_THE INPUT_
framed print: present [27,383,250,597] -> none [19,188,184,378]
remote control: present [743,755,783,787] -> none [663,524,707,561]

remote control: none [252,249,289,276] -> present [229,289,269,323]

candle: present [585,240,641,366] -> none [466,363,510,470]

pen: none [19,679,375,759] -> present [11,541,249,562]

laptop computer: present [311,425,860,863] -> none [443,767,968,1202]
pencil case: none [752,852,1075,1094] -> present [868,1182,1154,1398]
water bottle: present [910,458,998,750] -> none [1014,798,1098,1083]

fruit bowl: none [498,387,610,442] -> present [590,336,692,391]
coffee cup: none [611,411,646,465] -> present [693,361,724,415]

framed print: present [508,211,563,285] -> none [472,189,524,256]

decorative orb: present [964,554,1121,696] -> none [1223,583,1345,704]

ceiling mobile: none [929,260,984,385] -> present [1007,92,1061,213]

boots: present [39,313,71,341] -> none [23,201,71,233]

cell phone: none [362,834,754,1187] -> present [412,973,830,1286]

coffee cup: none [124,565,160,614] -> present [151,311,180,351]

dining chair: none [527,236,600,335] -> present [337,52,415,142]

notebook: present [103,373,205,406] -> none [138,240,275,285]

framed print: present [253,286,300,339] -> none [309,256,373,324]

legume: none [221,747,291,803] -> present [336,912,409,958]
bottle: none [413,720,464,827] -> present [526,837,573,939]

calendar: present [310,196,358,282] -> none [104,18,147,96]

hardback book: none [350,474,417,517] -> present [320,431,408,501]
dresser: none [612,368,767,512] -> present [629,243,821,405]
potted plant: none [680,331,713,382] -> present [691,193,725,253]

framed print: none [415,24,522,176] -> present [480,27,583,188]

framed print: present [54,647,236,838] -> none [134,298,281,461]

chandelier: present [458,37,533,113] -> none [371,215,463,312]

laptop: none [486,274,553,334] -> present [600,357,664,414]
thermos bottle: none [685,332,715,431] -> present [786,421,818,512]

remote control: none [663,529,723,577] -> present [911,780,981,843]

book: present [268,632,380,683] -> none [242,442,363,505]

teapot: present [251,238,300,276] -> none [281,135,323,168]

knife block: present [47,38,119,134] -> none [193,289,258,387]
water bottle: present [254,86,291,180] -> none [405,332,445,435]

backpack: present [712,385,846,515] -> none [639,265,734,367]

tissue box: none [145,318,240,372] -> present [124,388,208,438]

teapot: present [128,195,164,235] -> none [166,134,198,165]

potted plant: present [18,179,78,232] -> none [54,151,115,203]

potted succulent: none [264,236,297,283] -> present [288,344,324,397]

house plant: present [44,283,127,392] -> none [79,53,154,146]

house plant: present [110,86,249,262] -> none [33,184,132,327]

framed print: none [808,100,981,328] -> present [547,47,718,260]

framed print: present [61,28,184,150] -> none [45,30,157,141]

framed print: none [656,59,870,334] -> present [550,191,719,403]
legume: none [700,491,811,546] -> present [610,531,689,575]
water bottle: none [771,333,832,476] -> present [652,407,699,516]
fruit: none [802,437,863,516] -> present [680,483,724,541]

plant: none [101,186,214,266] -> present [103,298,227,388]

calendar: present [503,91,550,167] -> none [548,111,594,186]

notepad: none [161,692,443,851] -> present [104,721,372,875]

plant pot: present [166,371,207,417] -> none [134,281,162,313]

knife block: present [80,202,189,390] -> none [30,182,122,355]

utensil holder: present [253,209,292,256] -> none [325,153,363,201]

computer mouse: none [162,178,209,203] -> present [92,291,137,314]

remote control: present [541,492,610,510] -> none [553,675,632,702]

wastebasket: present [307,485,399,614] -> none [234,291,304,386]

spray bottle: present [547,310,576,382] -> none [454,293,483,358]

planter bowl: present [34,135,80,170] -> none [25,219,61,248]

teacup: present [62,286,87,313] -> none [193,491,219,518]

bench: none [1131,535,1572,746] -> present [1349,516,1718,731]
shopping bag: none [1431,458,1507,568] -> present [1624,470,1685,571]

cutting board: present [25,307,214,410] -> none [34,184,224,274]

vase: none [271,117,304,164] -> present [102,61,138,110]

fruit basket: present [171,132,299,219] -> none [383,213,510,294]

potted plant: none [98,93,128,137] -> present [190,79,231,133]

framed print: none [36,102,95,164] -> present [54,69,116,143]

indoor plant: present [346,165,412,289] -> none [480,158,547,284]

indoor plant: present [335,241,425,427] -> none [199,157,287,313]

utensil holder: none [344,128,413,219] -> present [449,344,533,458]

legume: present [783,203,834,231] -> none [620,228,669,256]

_WORK ORDER_
Quote the data above from the line containing "remote control: present [541,492,610,510]" to the line containing "cutting board: present", inclusive, and stop.

_WRITTEN SOLUTION_
remote control: present [541,492,610,510] -> none [553,675,632,702]

wastebasket: present [307,485,399,614] -> none [234,291,304,386]

spray bottle: present [547,310,576,382] -> none [454,293,483,358]

planter bowl: present [34,135,80,170] -> none [25,219,61,248]

teacup: present [62,286,87,313] -> none [193,491,219,518]

bench: none [1131,535,1572,746] -> present [1349,516,1718,731]
shopping bag: none [1431,458,1507,568] -> present [1624,470,1685,571]

cutting board: present [25,307,214,410] -> none [34,184,224,274]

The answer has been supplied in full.